Exercise description ::
Exactly the lines below from the one with "[115,1066,491,1087] [115,1100,470,1121] [115,1134,506,1155]" up to and including the one with "[805,1153,865,1172] VIII/8 ->" make up the answer, with nothing else added.

Dataset content ::
= Beginning of Section =

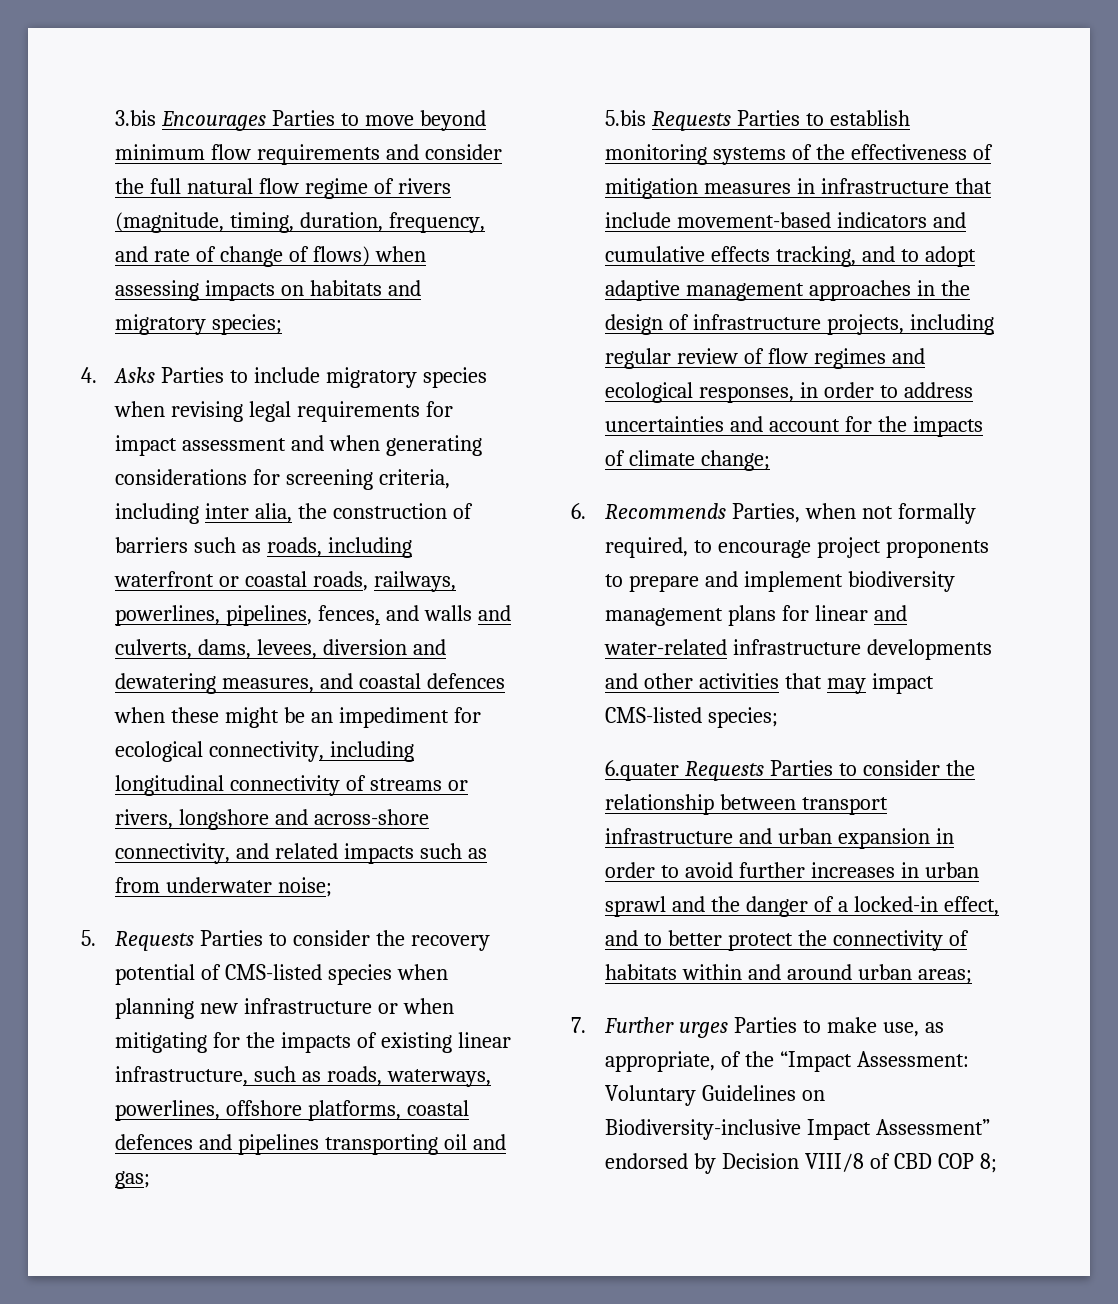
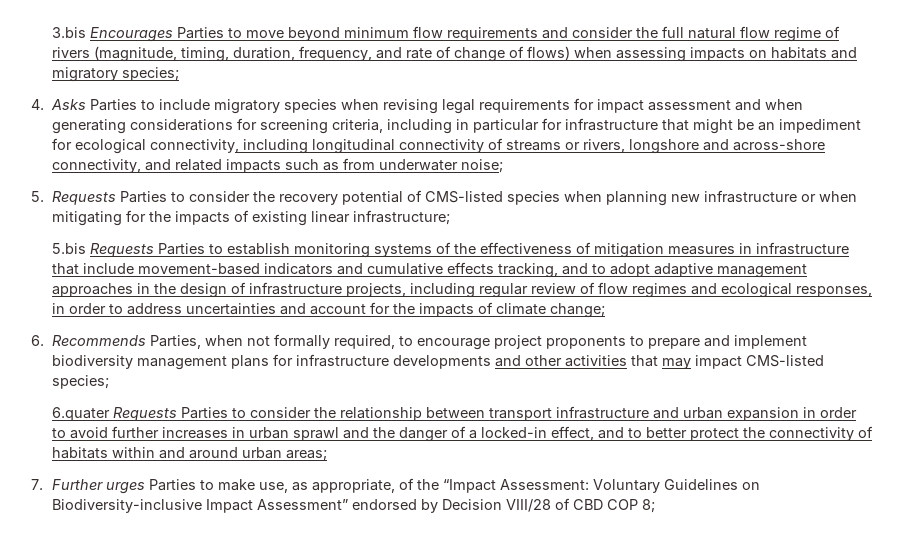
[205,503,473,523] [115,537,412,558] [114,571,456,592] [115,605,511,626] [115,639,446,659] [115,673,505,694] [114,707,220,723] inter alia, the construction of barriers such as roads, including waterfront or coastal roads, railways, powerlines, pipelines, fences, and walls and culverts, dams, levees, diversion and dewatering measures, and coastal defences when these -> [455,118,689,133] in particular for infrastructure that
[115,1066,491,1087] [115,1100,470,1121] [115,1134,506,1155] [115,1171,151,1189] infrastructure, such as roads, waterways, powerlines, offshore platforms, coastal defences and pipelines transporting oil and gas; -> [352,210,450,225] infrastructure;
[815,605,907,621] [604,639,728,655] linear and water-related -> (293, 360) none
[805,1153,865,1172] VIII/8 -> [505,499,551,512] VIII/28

= End of Section =
= Beginning of Section =

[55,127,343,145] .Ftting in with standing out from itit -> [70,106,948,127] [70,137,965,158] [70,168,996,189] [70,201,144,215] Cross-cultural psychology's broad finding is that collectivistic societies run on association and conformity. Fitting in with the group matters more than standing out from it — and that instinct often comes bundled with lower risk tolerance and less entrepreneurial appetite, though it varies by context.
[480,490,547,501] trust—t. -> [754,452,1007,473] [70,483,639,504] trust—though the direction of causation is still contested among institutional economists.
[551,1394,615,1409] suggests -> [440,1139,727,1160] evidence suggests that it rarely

= End of Section =

Answer area ::
[115,1066,491,1087] [115,1100,470,1121] [115,1134,506,1155] [115,1171,151,1189] infrastructure, such as roads, waterways, powerlines, offshore platforms, coastal defences and pipelines transporting oil and gas; -> [352,210,450,225] infrastructure;
[815,605,907,621] [604,639,728,655] linear and water-related -> (293, 360) none
[805,1153,865,1172] VIII/8 -> [505,499,551,512] VIII/28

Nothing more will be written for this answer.